The Single Platform Approach
The competition in the video, voice and collaboration market in becoming increasingly intense and the ability to make it easy for users across all functions on one common platform is the ideal situation. This explains why we have seen vendors in recent months adding greater capabilities to their offerings. For instance, Zoom added Zoom phone functionality to expand its offerings to users. Avaya released Spaces – an integrated cloud meeting and team collaboration solution with chat, voice, video, online meetings, and content sharing capabilities. The market also has Cisco as an established presence, providing video and voice solutions to many large organisations.
Organisations want an all-in-one platform for voice, video and collaboration if possible as it makes it easier for management. Microsoft Teams is a single platform for enterprise communications and collaboration. William says, “Teams has seen steady uptake since its launch and for many IT managers the ability to capture all feedback, issues/logs on one platform is important. Other vendors are pushing the one vendor platform option heavily; for example, 8×8 has been able to secure wins in the market because of the one vendor platform push.”

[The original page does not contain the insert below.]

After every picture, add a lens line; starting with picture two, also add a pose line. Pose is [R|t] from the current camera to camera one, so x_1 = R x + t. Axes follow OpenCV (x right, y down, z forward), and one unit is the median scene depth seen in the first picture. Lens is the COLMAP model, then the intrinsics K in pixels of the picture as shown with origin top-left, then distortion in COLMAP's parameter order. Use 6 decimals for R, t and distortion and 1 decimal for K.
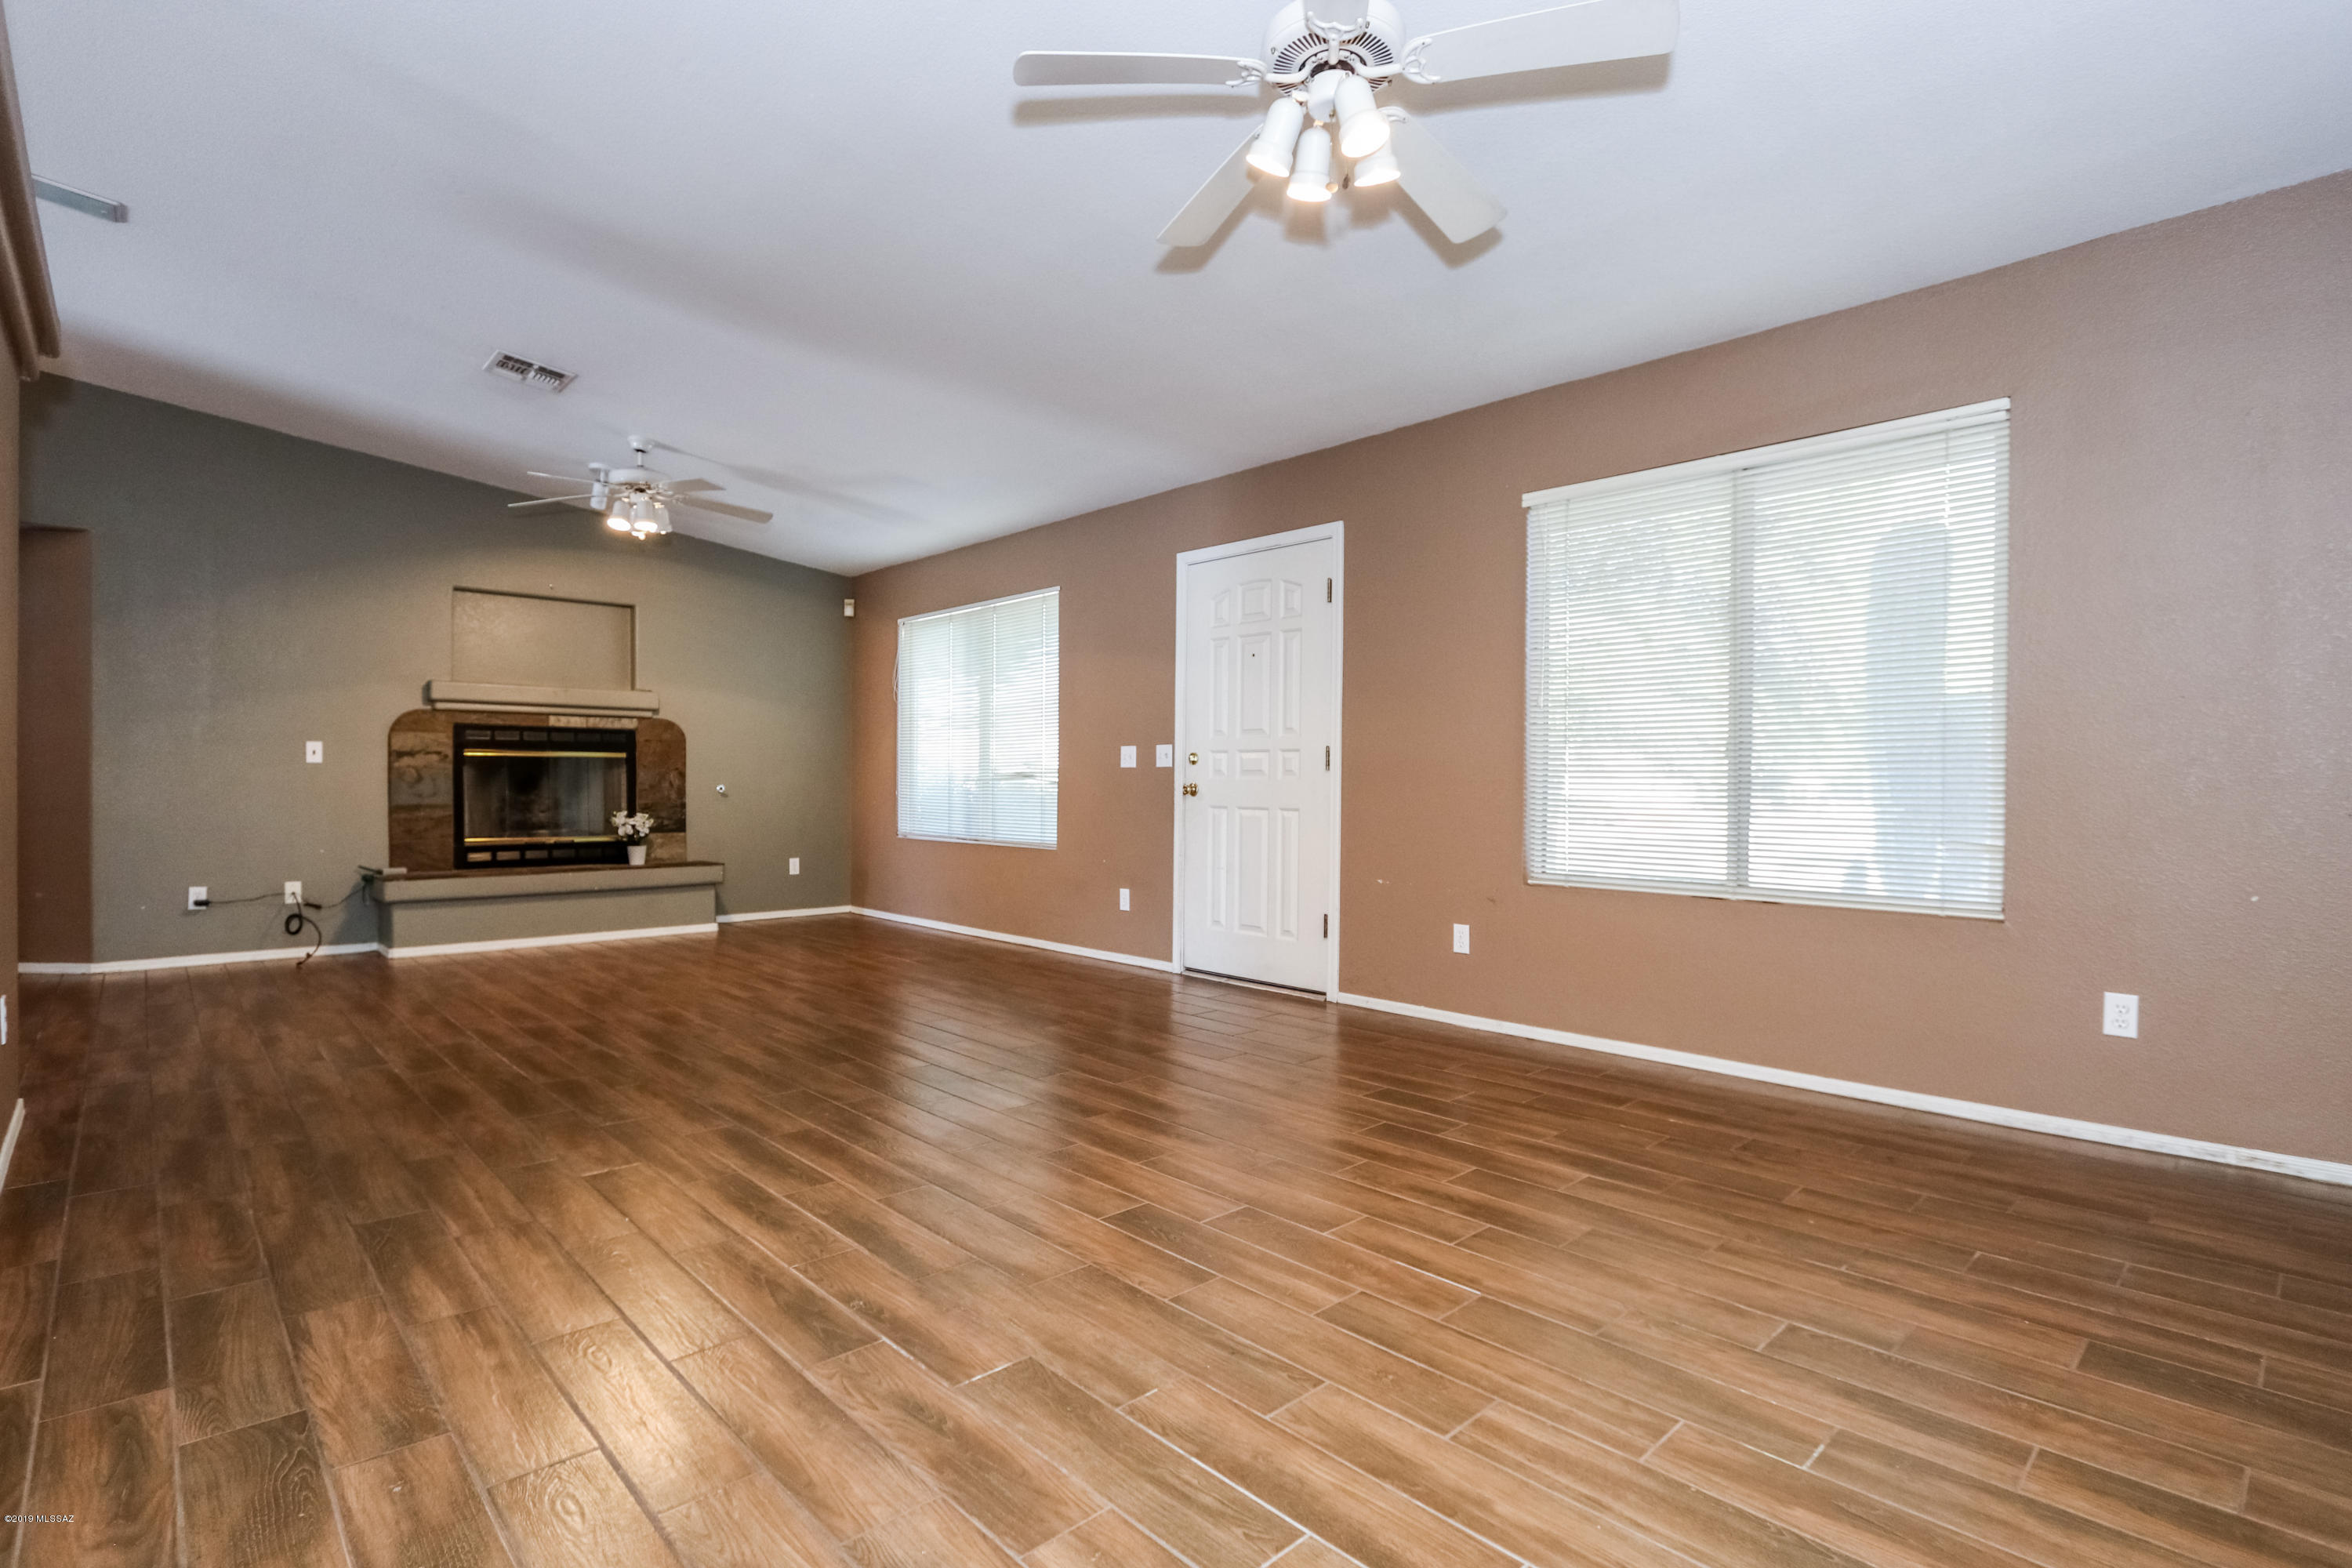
lens RADIAL K [[1100.7, 0, 1157.5], [0, 1100.7, 796.3], [0, 0, 1]] dist [-0.018784, 0.001576]
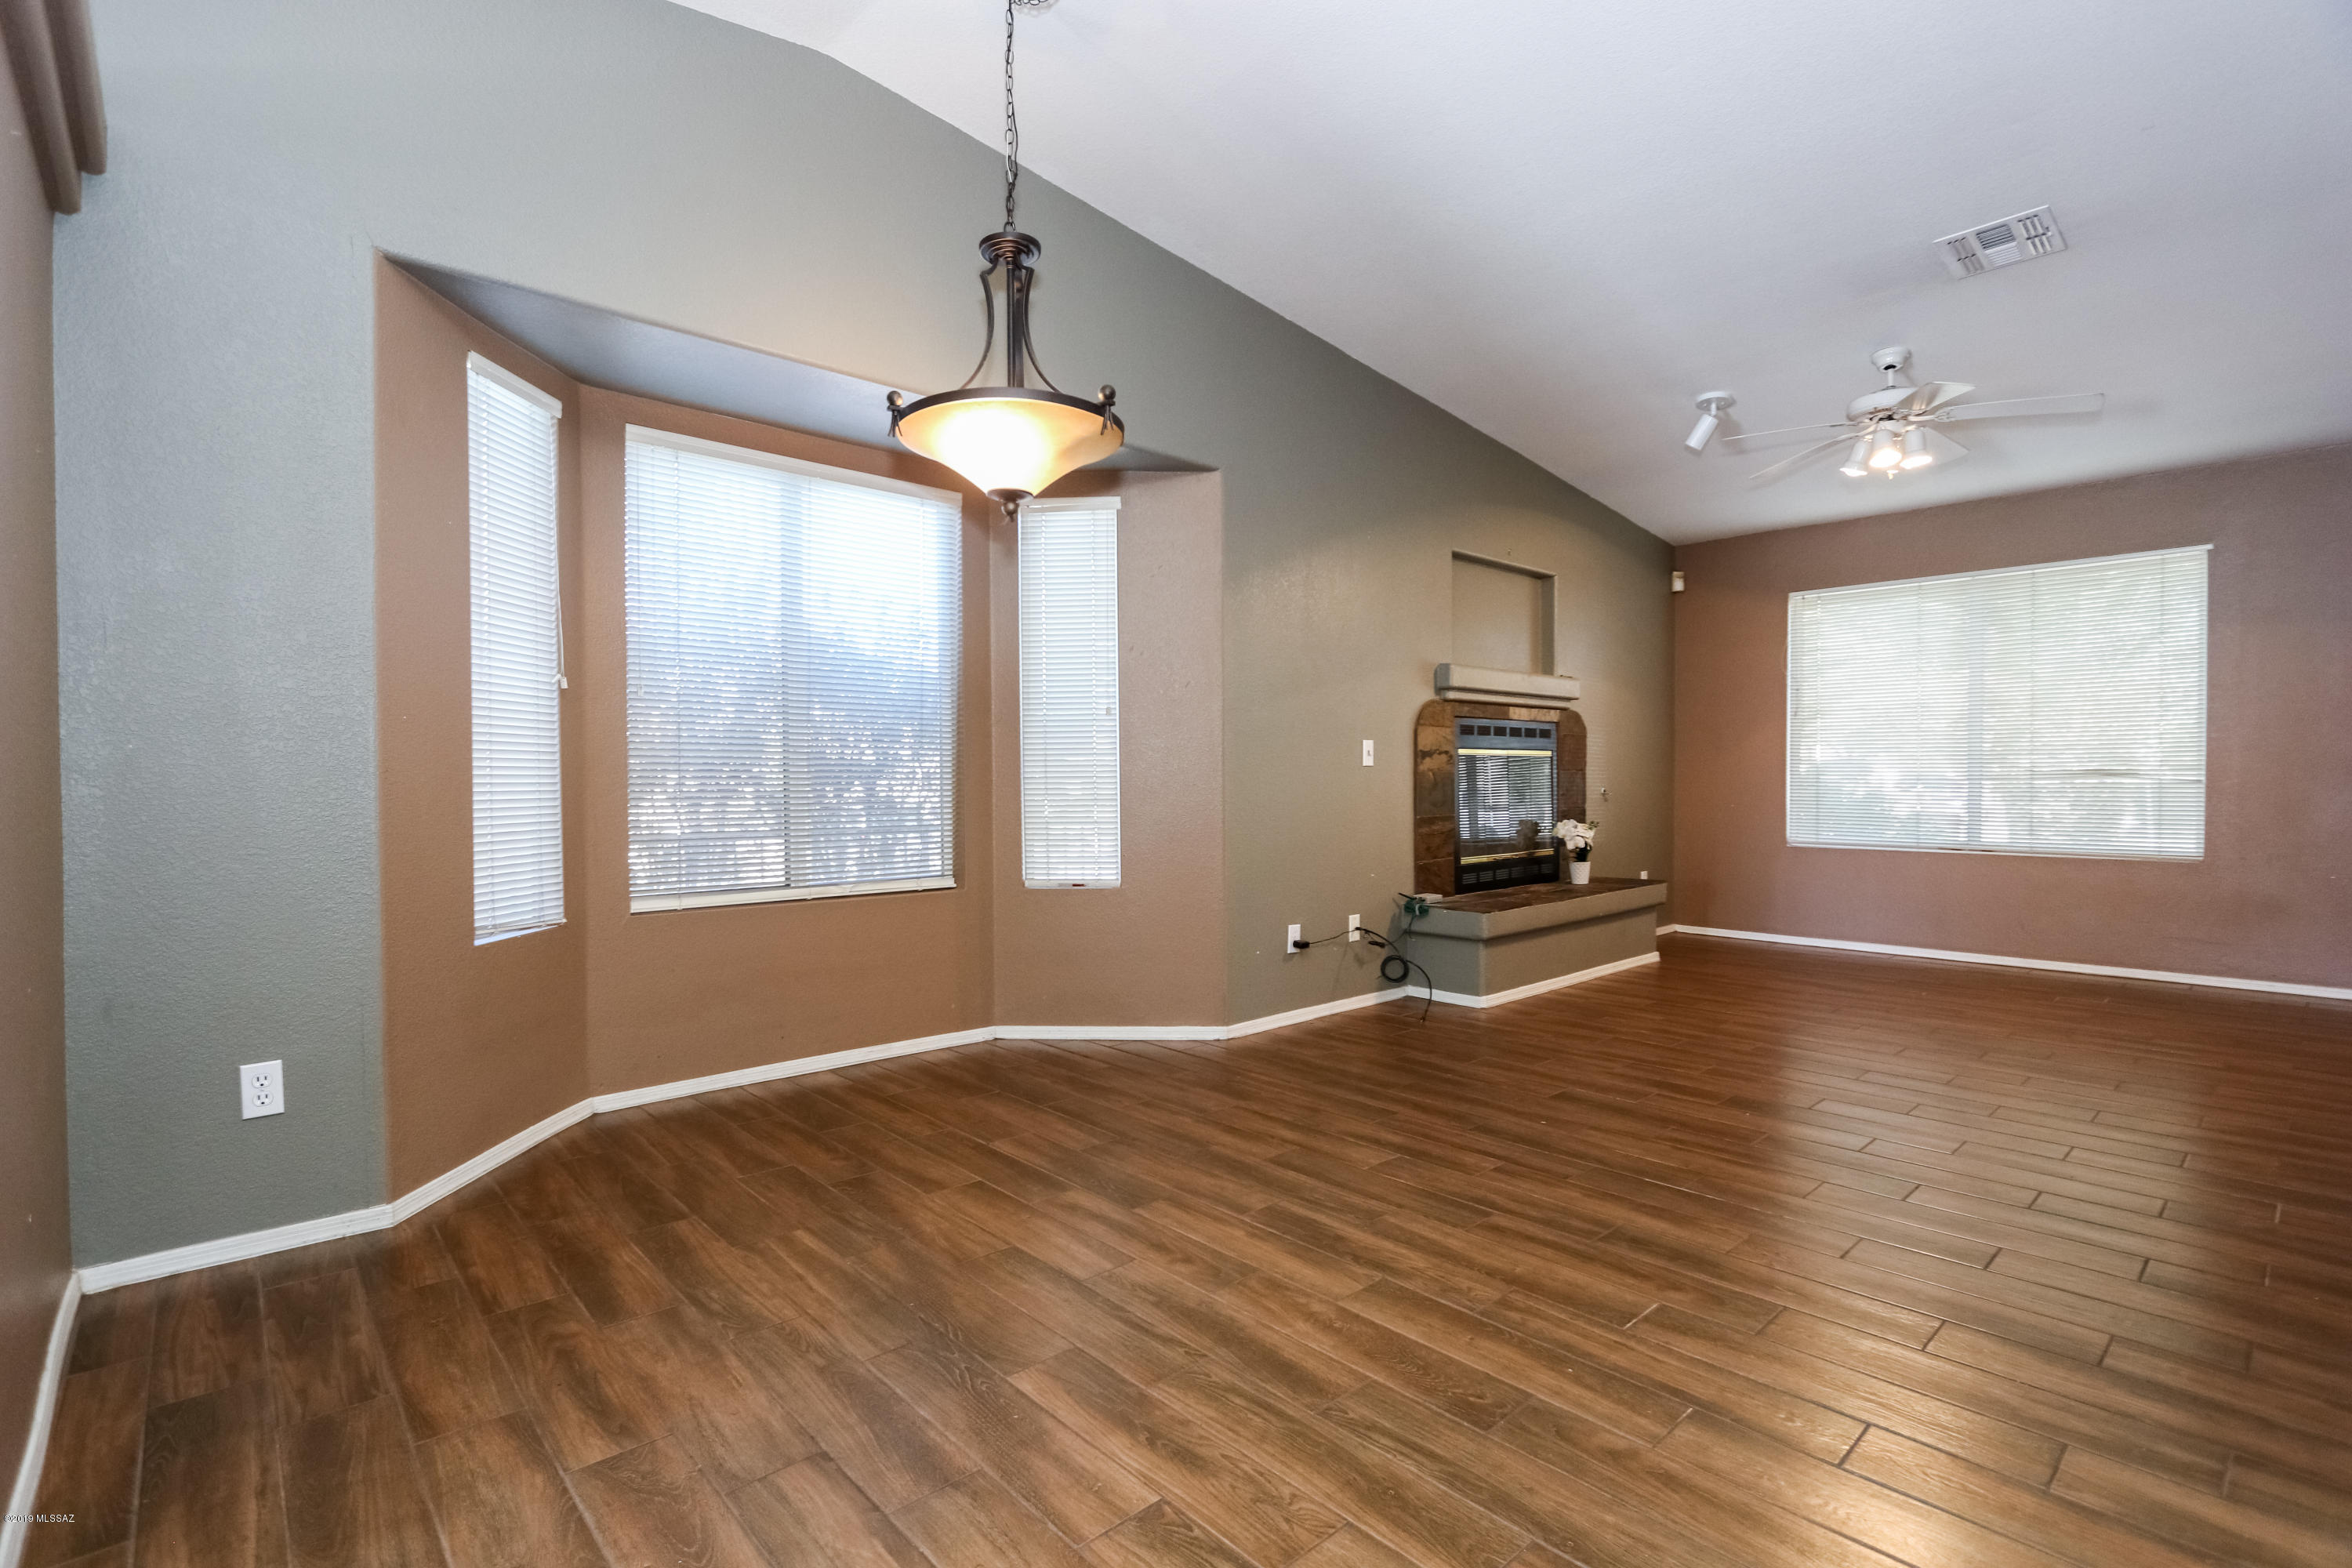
lens RADIAL K [[1100.7, 0, 1157.5], [0, 1100.7, 796.3], [0, 0, 1]] dist [-0.018784, 0.001576]
pose [[0.999705, -0.009211, -0.022491, -0.800458], [0.009335, 0.999942, 0.005424, -0.012492], [0.022440, -0.005633, 0.999732, 0.161124]]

“As the competition heats up, we can expect more acquisitions and partnerships in the communications and collaboration space, in an effort to provide all functions on a single platform,” says William. “However, irrespective of what IT Teams want, we are still seeing organisations use different platforms from multiple vendors. This is a clear indication that in the end there is only one benefit that organisations seek – quality of experience.”